**Task goal:** Exact copies of all entries are expected.

□ □ □ □

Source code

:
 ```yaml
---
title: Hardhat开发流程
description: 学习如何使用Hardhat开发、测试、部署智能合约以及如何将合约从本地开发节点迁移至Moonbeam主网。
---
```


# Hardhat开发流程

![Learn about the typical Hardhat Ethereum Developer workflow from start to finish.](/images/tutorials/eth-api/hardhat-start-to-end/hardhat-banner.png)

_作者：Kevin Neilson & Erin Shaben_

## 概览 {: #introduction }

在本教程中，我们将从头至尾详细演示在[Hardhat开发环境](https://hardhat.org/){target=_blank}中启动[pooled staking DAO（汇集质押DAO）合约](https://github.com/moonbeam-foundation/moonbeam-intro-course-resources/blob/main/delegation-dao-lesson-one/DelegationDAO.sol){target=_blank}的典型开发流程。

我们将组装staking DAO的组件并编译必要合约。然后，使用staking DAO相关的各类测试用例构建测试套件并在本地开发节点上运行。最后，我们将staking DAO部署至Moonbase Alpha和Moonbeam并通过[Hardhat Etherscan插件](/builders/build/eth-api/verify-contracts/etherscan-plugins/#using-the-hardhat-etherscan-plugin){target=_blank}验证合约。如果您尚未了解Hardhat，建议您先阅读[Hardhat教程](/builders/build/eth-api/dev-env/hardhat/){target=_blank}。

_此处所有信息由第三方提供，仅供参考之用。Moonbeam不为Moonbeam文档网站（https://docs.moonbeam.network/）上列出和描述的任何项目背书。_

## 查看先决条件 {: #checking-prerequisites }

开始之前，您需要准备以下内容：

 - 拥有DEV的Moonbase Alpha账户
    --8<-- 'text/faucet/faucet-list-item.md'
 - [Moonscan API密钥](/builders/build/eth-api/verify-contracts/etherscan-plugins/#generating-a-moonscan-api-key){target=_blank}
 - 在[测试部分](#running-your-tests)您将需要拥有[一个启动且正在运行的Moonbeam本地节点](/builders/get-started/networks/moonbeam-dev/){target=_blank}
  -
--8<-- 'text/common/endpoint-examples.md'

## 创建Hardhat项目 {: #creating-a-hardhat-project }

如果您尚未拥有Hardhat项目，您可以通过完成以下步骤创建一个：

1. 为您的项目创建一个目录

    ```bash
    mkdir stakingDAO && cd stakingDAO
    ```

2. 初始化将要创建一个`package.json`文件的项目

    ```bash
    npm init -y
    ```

□ □ □ □

**Response below:**
Source code

:
 ```yaml
---
title: Hardhat开发流程
description: 学习如何使用Hardhat开发、测试、部署智能合约以及如何将合约从本地开发节点迁移至Moonbeam主网。
---
```


# Hardhat开发流程

![Learn about the typical Hardhat Ethereum Developer workflow from start to finish.](/images/tutorials/eth-api/hardhat-start-to-end/hardhat-banner.png)

_作者：Kevin Neilson & Erin Shaben_

## 概览 {: #introduction }

在本教程中，我们将从头至尾详细演示在[Hardhat开发环境](https://hardhat.org/){target=_blank}中启动[pooled staking DAO（汇集质押DAO）合约](https://github.com/moonbeam-foundation/moonbeam-intro-course-resources/blob/main/delegation-dao-lesson-one/DelegationDAO.sol){target=_blank}的典型开发流程。

我们将组装staking DAO的组件并编译必要合约。然后，使用staking DAO相关的各类测试用例构建测试套件并在本地开发节点上运行。最后，我们将staking DAO部署至Moonbase Alpha和Moonbeam并通过[Hardhat Etherscan插件](/builders/build/eth-api/verify-contracts/etherscan-plugins/#using-the-hardhat-etherscan-plugin){target=_blank}验证合约。如果您尚未了解Hardhat，建议您先阅读[Hardhat教程](/builders/build/eth-api/dev-env/hardhat/){target=_blank}。

_此处所有信息由第三方提供，仅供参考之用。Moonbeam不为Moonbeam文档网站（https://docs.moonbeam.network/）上列出和描述的任何项目背书。_

## 查看先决条件 {: #checking-prerequisites }

开始之前，您需要准备以下内容：

 - 拥有DEV的Moonbase Alpha账户
    --8<-- 'text/faucet/faucet-list-item.md'
 - [Moonscan API密钥](/builders/build/eth-api/verify-contracts/etherscan-plugins/#generating-a-moonscan-api-key){target=_blank}
 - 在[测试部分](#running-your-tests)您将需要拥有[一个启动且正在运行的Moonbeam本地节点](/builders/get-started/networks/moonbeam-dev/){target=_blank}
  -
--8<-- 'text/common/endpoint-examples.md'

## 创建Hardhat项目 {: #creating-a-hardhat-project }

如果您尚未拥有Hardhat项目，您可以通过完成以下步骤创建一个：

1. 为您的项目创建一个目录

    ```bash
    mkdir stakingDAO && cd stakingDAO
    ```

2. 初始化将要创建一个`package.json`文件的项目

    ```bash
    npm init -y
    ```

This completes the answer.